Jack learned about “CRT” televisions, and I love that name because it connects us to the world that existed before electrons had even been discovered. CRT stands for cathode ray tube, and cathode rays were distinctly odd when they were first discovered. Imagine the early German physicist Johan Hittorf, in 1867, looking at his latest creation. In the gloomy lab, there’s a glass tube with two bits of metal sticking into the space inside at either end, and all the air inside the tube has been removed. This sounds fairly mundane. But imagine how odd it must have been to discover that if you connect a large battery to the two bits of metal, mysterious invisible stuff flowed from one end of the tube to the other. He could tell it was there, because it made the far end of the tube glow, and he could make shadows by putting things in the way. Even though no one knew what was flowing, it needed a name, so it became known as cathode rays. The cathode is the terminal attached to the negative end of a battery, and that’s where the strange stuff was coming from.
It was another thirty years before J. J. Thomson discovered that what was flowing wasn’t really rays at all, but a stream of individual negatively charged particles—the particles we now call electrons. By then it was too late to change the name of the apparatus, though, and it was still always called a cathode ray tube. We know today that applying a voltage across it generates an electric field stretching from one end to the other, and so electrons will hop off the negative end and rush toward the positive end. Any particle with an electric charge will be accelerated by the electric field, which means it will be constantly pushed along. So the electrons don’t just move toward the positive end because they’re attracted by it, they’re speeding up as they go. The higher the voltage difference between the two ends, the faster they’re going when they get to the other side. In a CRT TV, they can be going at more than a mile per second by the time they hit the screen. That’s a significant fraction of the speed of light, the fastest that anything in the universe can travel.

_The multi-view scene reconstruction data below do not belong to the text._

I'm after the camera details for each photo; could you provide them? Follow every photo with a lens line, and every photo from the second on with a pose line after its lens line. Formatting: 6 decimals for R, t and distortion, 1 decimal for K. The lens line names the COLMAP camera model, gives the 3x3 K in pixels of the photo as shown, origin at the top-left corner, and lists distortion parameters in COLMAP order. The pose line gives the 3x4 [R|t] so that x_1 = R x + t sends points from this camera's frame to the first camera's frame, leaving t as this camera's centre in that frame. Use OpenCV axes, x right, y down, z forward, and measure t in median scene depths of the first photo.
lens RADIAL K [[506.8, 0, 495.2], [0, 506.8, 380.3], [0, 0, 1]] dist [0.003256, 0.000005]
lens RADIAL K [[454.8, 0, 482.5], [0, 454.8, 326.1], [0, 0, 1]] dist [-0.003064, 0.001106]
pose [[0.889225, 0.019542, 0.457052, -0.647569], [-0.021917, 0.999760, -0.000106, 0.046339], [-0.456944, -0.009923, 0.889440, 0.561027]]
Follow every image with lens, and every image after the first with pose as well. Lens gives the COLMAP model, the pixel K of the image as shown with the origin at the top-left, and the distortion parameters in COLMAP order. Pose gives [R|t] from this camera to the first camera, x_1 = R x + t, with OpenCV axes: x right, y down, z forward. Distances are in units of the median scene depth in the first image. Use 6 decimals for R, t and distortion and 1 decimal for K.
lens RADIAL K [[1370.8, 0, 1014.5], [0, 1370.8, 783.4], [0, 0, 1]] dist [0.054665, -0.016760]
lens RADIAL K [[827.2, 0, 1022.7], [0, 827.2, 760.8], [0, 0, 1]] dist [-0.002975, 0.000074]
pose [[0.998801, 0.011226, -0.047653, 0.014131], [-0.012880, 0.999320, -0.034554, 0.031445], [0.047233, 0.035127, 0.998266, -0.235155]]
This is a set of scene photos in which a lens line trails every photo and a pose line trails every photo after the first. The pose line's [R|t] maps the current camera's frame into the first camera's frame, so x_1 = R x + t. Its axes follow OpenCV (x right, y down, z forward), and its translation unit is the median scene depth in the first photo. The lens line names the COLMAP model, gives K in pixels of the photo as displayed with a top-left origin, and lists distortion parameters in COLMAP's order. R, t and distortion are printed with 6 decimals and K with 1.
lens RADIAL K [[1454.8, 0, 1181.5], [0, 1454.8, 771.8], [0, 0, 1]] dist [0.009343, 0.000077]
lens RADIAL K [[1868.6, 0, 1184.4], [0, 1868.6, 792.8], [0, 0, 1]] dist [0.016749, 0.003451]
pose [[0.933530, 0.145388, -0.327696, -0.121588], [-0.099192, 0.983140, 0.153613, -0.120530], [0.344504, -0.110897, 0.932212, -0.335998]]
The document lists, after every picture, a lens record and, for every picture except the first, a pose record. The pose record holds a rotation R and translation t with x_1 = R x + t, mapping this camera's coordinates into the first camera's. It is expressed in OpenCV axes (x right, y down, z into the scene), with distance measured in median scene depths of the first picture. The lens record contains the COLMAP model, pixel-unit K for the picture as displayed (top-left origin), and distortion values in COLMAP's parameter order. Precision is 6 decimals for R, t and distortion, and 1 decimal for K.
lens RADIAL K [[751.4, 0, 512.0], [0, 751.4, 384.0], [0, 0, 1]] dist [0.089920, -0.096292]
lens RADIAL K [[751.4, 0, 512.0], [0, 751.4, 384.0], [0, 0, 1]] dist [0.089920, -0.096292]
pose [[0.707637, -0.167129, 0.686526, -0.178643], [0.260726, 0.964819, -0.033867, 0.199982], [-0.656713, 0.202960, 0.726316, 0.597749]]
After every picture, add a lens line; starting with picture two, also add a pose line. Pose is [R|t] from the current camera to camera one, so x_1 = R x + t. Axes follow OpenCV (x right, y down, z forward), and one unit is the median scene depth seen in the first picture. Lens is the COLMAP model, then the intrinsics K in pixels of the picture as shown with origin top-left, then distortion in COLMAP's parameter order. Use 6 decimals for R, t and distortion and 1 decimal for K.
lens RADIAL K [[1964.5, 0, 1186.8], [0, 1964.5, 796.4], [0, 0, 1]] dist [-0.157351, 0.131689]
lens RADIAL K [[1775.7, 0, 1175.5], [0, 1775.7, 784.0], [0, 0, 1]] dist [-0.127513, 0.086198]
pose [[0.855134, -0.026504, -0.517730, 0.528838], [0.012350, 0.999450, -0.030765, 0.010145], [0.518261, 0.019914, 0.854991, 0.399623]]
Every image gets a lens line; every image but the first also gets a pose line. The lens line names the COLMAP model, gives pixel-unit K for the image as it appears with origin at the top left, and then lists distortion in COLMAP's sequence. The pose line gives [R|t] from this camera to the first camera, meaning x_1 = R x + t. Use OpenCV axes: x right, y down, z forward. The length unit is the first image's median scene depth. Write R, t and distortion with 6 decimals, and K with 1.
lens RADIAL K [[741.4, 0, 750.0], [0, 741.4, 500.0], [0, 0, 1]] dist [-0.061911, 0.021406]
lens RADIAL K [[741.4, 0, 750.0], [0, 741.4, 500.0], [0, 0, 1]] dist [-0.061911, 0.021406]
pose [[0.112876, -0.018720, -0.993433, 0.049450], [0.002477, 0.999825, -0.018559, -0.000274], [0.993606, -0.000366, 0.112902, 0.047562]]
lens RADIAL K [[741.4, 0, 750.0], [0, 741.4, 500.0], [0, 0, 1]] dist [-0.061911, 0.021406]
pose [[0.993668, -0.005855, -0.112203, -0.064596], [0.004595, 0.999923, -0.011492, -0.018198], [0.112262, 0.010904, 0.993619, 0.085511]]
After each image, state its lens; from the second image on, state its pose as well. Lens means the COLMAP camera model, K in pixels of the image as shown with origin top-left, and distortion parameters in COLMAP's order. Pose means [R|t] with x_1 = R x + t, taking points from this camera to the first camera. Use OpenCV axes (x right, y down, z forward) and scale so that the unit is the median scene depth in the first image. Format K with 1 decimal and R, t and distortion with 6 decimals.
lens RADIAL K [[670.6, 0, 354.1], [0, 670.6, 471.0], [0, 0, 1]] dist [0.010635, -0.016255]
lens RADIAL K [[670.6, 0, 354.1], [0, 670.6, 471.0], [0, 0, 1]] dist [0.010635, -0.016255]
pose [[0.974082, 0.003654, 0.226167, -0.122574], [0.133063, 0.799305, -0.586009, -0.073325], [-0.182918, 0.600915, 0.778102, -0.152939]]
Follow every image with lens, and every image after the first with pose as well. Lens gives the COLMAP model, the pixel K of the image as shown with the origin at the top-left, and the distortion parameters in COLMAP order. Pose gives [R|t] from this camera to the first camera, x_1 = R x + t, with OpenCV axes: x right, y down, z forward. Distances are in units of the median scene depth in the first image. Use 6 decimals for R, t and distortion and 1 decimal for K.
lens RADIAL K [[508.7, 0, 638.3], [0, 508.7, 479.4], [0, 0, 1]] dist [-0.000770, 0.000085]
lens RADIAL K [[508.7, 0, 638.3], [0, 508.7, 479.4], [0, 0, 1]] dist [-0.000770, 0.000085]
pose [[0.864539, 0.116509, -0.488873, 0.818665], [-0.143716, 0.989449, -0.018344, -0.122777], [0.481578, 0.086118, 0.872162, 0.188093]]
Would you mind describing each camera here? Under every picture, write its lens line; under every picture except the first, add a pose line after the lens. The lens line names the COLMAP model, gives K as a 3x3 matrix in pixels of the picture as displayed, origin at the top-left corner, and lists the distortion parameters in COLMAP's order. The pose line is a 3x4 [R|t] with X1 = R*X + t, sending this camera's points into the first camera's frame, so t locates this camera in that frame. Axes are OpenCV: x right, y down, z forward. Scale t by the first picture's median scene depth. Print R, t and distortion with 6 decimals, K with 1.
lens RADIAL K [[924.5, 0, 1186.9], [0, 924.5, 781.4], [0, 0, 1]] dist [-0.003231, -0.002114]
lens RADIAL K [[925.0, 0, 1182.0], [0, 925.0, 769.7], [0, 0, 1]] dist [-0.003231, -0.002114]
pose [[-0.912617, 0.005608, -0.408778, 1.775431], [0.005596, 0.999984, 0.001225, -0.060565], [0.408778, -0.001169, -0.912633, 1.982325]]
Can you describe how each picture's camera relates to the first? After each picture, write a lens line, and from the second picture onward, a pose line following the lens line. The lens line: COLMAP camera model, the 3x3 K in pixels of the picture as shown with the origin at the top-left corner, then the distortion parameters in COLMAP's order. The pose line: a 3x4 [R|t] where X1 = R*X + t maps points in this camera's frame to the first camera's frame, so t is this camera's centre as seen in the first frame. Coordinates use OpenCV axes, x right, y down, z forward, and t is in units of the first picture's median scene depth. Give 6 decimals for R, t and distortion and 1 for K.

So the same basic process that led to the discovery of the electron in the first place was in use inside every TV in the world until a couple of decades ago. Each CRT TV has a device at the back that produces electrons. The middle of the TV is a completely empty chamber—a vacuum with no air in it—so there are no obstacles at all, and so the electrons “fired” from the “electron gun” stream across that empty space until they hit the screen. It’s the purest form of electrical current—charged particles moving in a straight line.
MY AUNT OPENS a box full of bits and pieces she saved from Jack’s workshop when he died. There are glass tubes that look like cylindrical lightbulbs, with a weird metallic insect-like structure inside each one. These are valves, used to control the flow of electrons in circuits. Early on, most of Jack’s job seemed to involve working out which one of these had malfunctioned, and replacing it. My mother, my aunt, and my grandmother clearly have a lot of affection for these, because there were so many of them around back then, and so many different types. And then in the corner of the box there’s a large circular magnet, now broken in half.